Document structure recognition data
· · ·
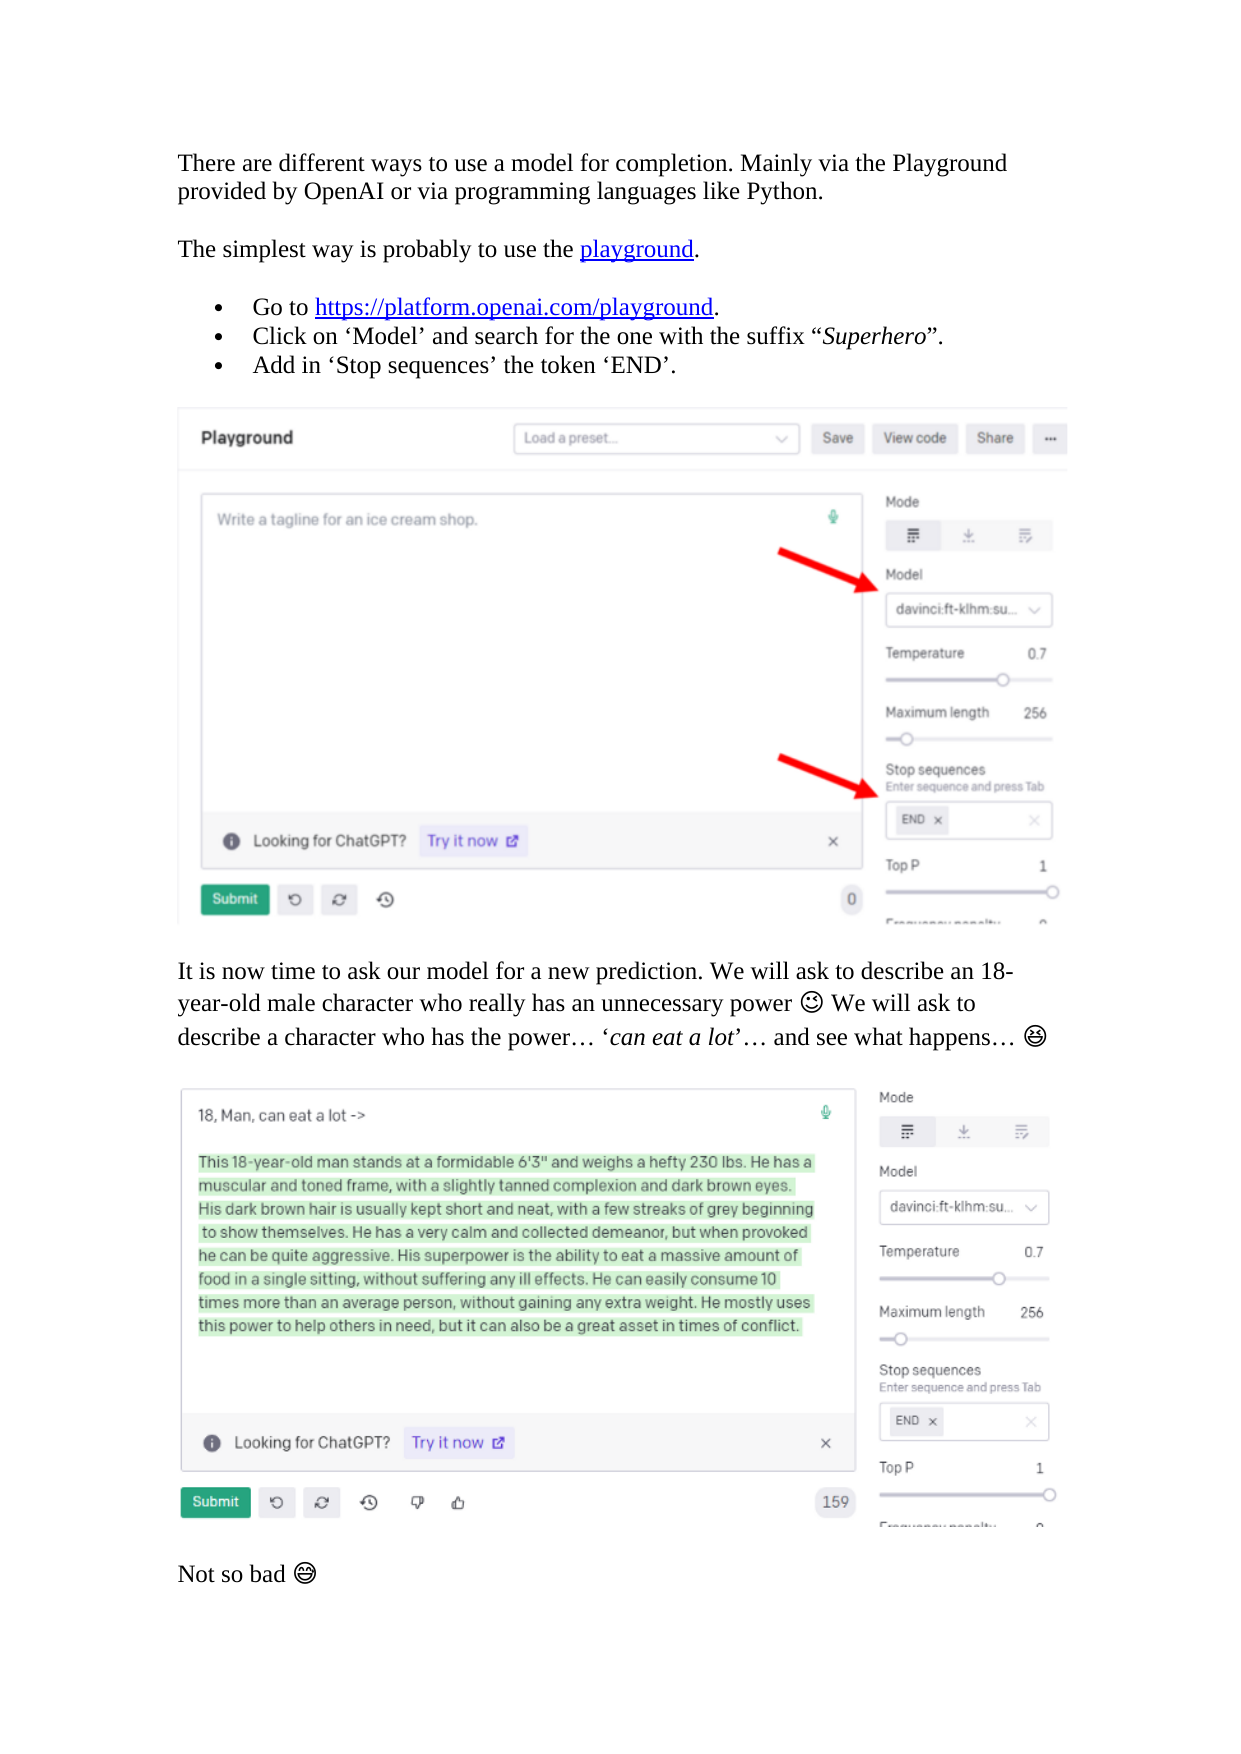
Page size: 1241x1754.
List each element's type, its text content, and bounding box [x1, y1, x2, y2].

list Add in ‘Stop sequences’ the token ‘END’. [215, 350, 1063, 378]
text Not so bad 😅 [177, 1556, 1063, 1590]
picture [177, 1082, 1070, 1527]
list Go to https://platform.openai.com/playground. [215, 292, 1063, 321]
text It is now time to ask our model for a new prediction. We will ask to describe an 18-year-old male character who really has an unnecessary power 😉 We will ask to describe a character who has the power… ‘can eat a lot’… and see what happens… 😆 [177, 956, 1063, 1053]
text The simplest way is probably to use the playground. [177, 234, 1063, 263]
list Click on ‘Model’ and search for the one with the suffix “Superhero”. [215, 321, 1063, 350]
picture [177, 407, 1068, 927]
text There are different ways to use a model for completion. Mainly via the Playground provided by OpenAI or via programming languages like Python. [177, 148, 1063, 205]
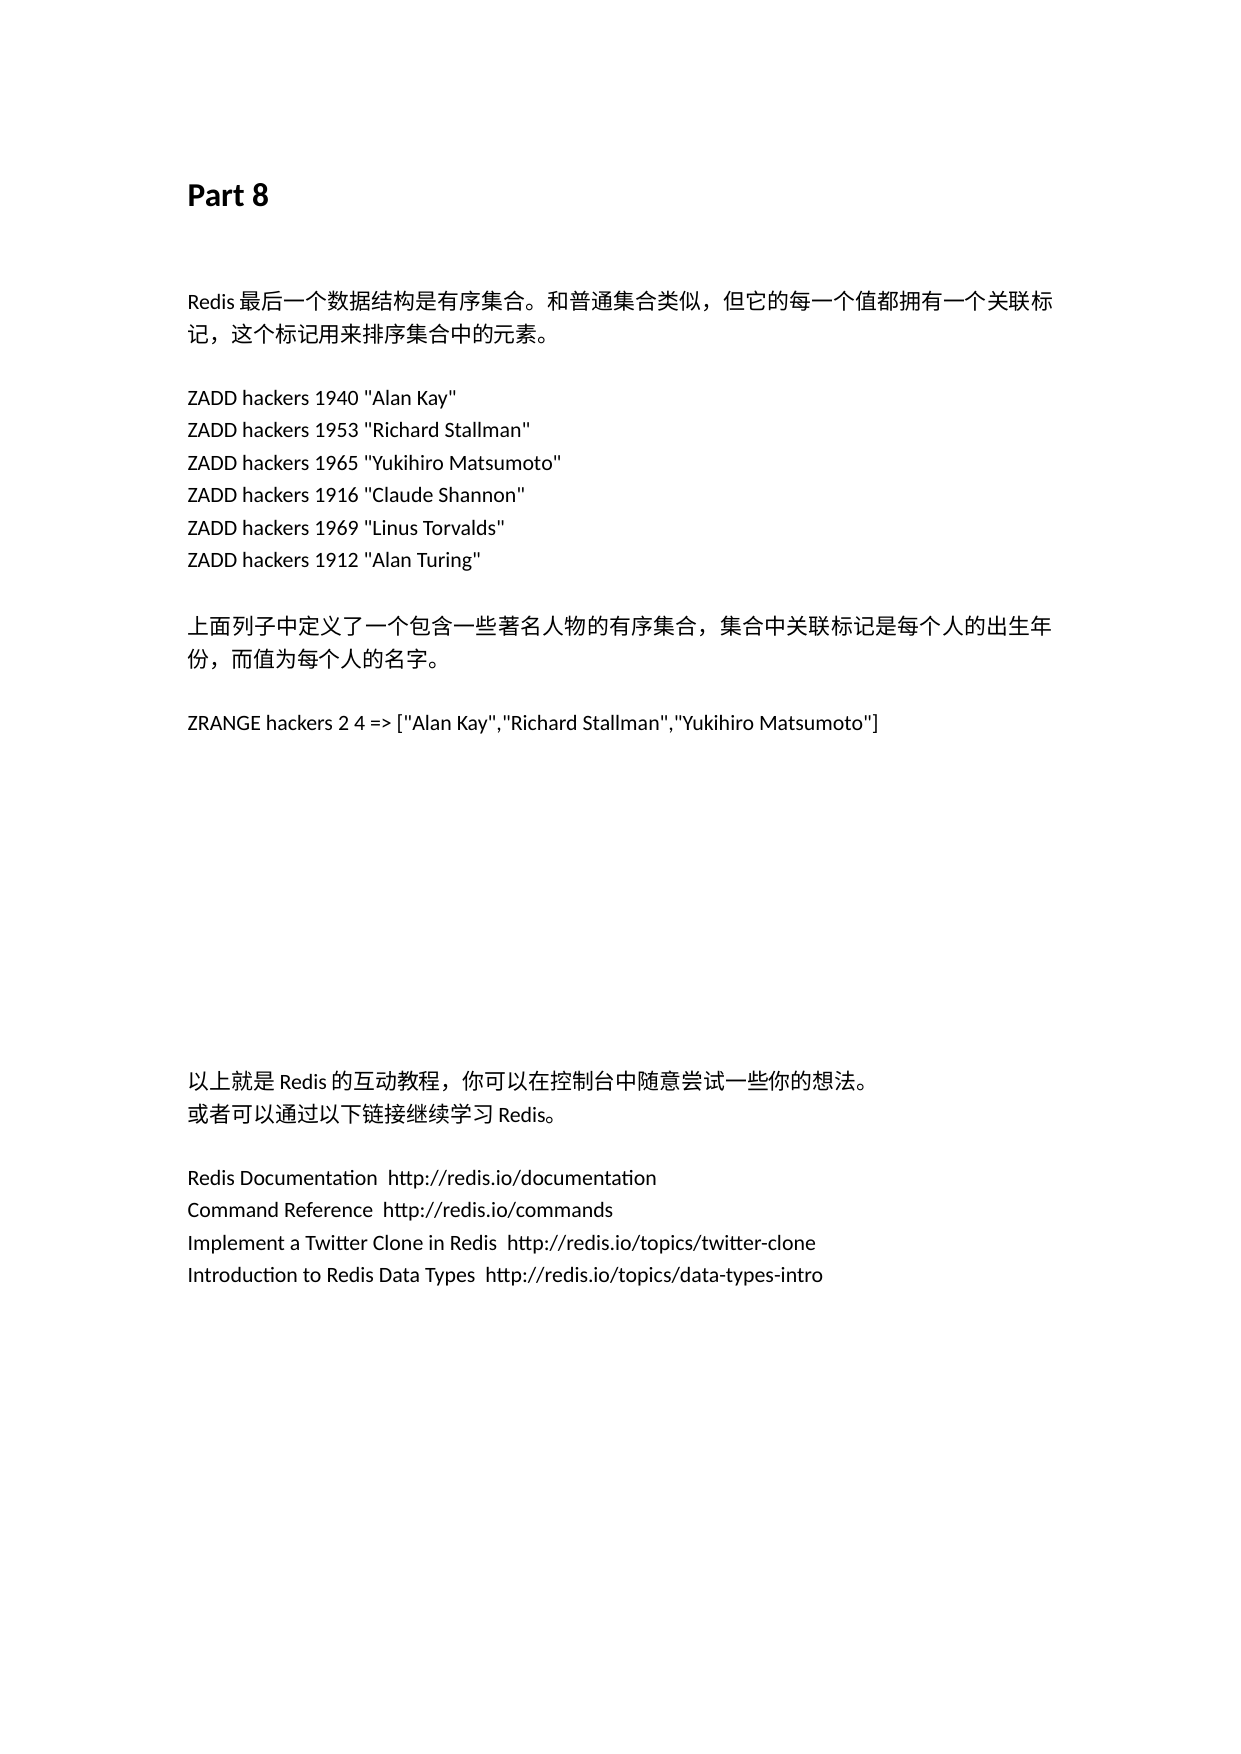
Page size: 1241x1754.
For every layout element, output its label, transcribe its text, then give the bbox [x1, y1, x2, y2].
· · ·
DIRECTIVE - Above are records with pictures; repeat the records exactly and leave the pictures out.

EXERCISE RESULT -
Page size: 1241x1754.
List each element's type, its text content, and bounding box [x1, y1, x2, y2].

list Add in ‘Stop sequences’ the token ‘END’. [215, 350, 1063, 378]
text Not so bad 😅 [177, 1556, 1063, 1590]
picture [177, 1082, 1070, 1527]
list Go to https://platform.openai.com/playground. [215, 292, 1063, 321]
text It is now time to ask our model for a new prediction. We will ask to describe an 18-year-old male character who really has an unnecessary power 😉 We will ask to describe a character who has the power… ‘can eat a lot’… and see what happens… 😆 [177, 956, 1063, 1053]
text The simplest way is probably to use the playground. [177, 234, 1063, 263]
list Click on ‘Model’ and search for the one with the suffix “Superhero”. [215, 321, 1063, 350]
picture [177, 407, 1068, 927]
text There are different ways to use a model for completion. Mainly via the Playground provided by OpenAI or via programming languages like Python. [177, 148, 1063, 205]
Page size: 1241x1754.
For every layout element, output its label, transcribe its text, then give the bbox [x1, y1, x2, y2].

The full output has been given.